Adapte les jours à ton audience, pas au modèle. Si tes clients sont plus actifs le lundi, décale. Le tableau est un squelette, pas une prison.

Comment batcher pour tenir le calendrier ?

En écrivant plusieurs posts d’affilée, pas un par jour. C’est le vrai secret d’un calendrier qui survit à un agenda de solo : tu bloques un créneau — par exemple le lundi matin — et tu rédiges les posts de la semaine en une seule session.

Pourquoi ça change tout ? Parce que passer sans cesse d’une mission à un post, puis revenir à la mission, a un coût caché.

Batcher, concrètement :

  • Regroupe par étape, pas par post. Une session pour trouver les angles de la semaine, une autre pour rédiger, une dernière pour relire et programmer. Ton cerveau reste dans le même mode à chaque fois.
  • Écris à partir de ta réserve de thèmes, celle de l’étape 2. Tu n’attaques jamais une page blanche : le sujet est déjà là, tu n’as qu’à le dérouler.
  • Programme dans la foulée. Une fois les posts écrits, cale-les sur leurs jours. La semaine se déroule ensuite toute seule, et tu gardes ton énergie pour répondre aux commentaires.
  • Relis le rendu réel avant de programmer.

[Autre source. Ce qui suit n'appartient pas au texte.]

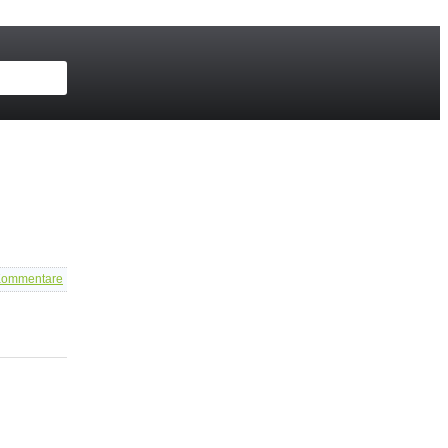
ommentare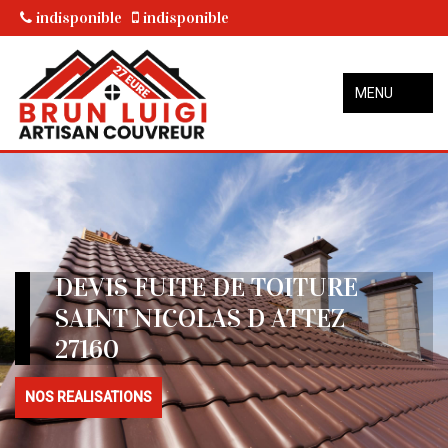
indisponible
indisponible
MENU
DEVIS FUITE DE TOITURE
SAINT NICOLAS D ATTEZ
27160
NOS REALISATIONS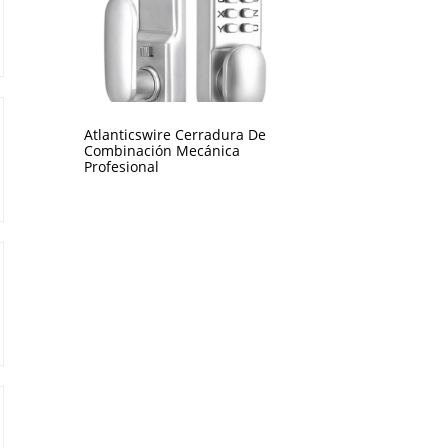
Atlanticswire Cerradura De
Combinación Mecánica
Profesional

L’aperçu de post LinkedIn montre la troncature « voir plus » et la version mobile, pour ajuster l’accroche pendant que tu es encore en mode écriture.

Par où commencer maintenant

Ouvre une note, écris tes trois piliers, place deux jours dans la semaine qui vient. C’est tout ce dont tu as besoin pour ta première semaine-type. Le calendrier parfait n’existe pas ; celui qui tient, oui — et il commence par deux cases remplies.

Questions fréquentes

Comment créer un calendrier éditorial pour LinkedIn ?

Pars de 3 piliers de contenu, décline-les en thèmes, place 2 à 4 jours de publication fixes, puis ajoute une colonne « statut » (idée → brouillon → programmé → publié). Trente minutes une fois, ensuite tu ne fais que remplir les cases.

Combien de posts par semaine mettre dans son calendrier ?

2 par semaine pour démarrer, 3 à 4 une fois le rythme devenu un réflexe. La régularité pèse plus que le volume : mieux vaut 2 posts chaque semaine que 5 puis trois semaines de silence.

Quels outils pour tenir un calendrier éditorial LinkedIn ?

Un simple tableau suffit : Notion, Google Sheets ou même une note, avec les colonnes jour, pilier, type de post et statut. Pas besoin d’un outil dédié pour démarrer.

Quelle différence entre calendrier éditorial et ligne éditoriale ?

La ligne éditoriale définit tes piliers et ton angle — le quoi et le pourquoi. Le calendrier les met en dates — le quand. L’un nourrit l’autre : sans piliers, le calendrier n’est qu’un agenda vide.

C’est quoi le batching de contenu ?

Écrire plusieurs posts d’affilée dans une seule session au lieu d’un par jour. On regroupe par étape (angles, puis rédaction, puis relecture) pour rester dans le même mode et éviter le coût de reprise à chaque interruption.